One of the most crucial requirements of successful testing is being able to get the test results fast. Out of many aspects, the most important is the isolation of what's to be tested from everything that is outside of the specific test's scope. Most of the time this means running the test without database, UI, web service calls or disk access (except when you're specifically testing that part). This can be achieved by substituting (by the means of stubbing or mocking) the costly calls for the time of test execution.
Let's look at the common understanding of a unit:
Intuitively, one can view a unit as the smallest testable part of an application. In procedural programming a unit could be an entire module but is more commonly an individual function or procedure. In object-oriented programming a unit is often an entire interface, such as a class, but could be an individual method.
If we treat a class method as a unit, then using the available tools we can achieve both the ideal isolation and a high degree of code coverage (even 95-100%). What we get as a result is a set of classes that are working perfectly in isolation.
But do they work together?
Well, we can't really say anything without running other kinds of tests. Many of the errors will be caught by a type system, but only if that's available. If not, even changing a method signature will most probably break the system.
The way to solve the problem is to test the integration of the units. But we really want this process to be fast enough so that the code-test cycle can be ran often. Basically, we need another level of tests, or - to put it another way - we need tests with less granular units. That's a lot of work, and in the end it's a not-so-obvious way of introducing duplication: we test every part of a scenario and then the whole scenario itself.
Then how about being less strict with the definition of a unit and redefining it so that it's not only a class method anymore? Unfortunately, I can only now think of a bit vague definition of a unit: a closed set of code that makes sense in isolation.

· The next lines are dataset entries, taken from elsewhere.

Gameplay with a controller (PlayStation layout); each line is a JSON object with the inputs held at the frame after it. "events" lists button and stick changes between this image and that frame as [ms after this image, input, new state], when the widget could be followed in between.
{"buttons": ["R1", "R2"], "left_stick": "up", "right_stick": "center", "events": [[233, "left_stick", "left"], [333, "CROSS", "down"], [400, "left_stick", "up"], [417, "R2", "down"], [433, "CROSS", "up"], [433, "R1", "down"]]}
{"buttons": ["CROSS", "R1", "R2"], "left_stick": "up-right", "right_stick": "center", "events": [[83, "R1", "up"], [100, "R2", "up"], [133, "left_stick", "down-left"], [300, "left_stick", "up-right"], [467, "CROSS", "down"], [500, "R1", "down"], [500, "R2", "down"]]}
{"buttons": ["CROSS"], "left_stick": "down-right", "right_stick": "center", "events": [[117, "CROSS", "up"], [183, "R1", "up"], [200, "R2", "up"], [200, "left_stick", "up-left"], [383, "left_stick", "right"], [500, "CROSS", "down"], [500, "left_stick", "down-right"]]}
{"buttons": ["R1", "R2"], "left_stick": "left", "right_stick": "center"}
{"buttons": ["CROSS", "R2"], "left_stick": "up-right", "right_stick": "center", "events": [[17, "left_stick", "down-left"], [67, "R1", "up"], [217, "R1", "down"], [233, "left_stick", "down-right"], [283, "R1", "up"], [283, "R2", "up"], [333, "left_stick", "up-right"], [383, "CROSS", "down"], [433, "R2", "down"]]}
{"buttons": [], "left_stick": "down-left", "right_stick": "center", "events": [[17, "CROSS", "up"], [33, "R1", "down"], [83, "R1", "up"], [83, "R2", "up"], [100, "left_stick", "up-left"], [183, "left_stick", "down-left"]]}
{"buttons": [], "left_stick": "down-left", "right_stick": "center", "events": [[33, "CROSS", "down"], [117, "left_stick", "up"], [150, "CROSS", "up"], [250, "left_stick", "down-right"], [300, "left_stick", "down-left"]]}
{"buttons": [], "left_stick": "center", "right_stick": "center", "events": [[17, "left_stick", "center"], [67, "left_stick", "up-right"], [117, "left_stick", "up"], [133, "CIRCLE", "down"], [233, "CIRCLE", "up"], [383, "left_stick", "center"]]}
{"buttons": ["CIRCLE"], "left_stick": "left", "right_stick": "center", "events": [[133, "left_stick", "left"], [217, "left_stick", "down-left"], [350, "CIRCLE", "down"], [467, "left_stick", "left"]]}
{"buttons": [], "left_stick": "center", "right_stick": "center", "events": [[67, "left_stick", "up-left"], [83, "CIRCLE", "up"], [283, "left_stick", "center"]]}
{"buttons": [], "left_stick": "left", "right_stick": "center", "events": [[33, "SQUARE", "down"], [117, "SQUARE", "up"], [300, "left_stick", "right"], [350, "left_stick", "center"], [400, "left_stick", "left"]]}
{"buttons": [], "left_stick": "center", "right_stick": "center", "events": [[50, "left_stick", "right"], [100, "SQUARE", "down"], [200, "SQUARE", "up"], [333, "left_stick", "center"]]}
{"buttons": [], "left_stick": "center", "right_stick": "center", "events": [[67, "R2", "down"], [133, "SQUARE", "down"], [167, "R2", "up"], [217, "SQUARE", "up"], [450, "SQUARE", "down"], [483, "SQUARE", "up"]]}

If we have some kind of a framework class (date handling, i18n, general serialization), then it's perfectly fine for a unit of test. On the other hand, there might be a lot of technical code that is there just to support a set of web page interaction scenarios - in that case the whole page seems like a better choice for the unit of test. But again, handling the negative cases (the different paths of failure) is easier when the units are as small as possible.
Varying the size of a test unit is importang for maintaining good quality of the tests: bigger units cover more production code while requiring less test code; smaller units make sense for widely used types and are useful for pinpointing failure paths.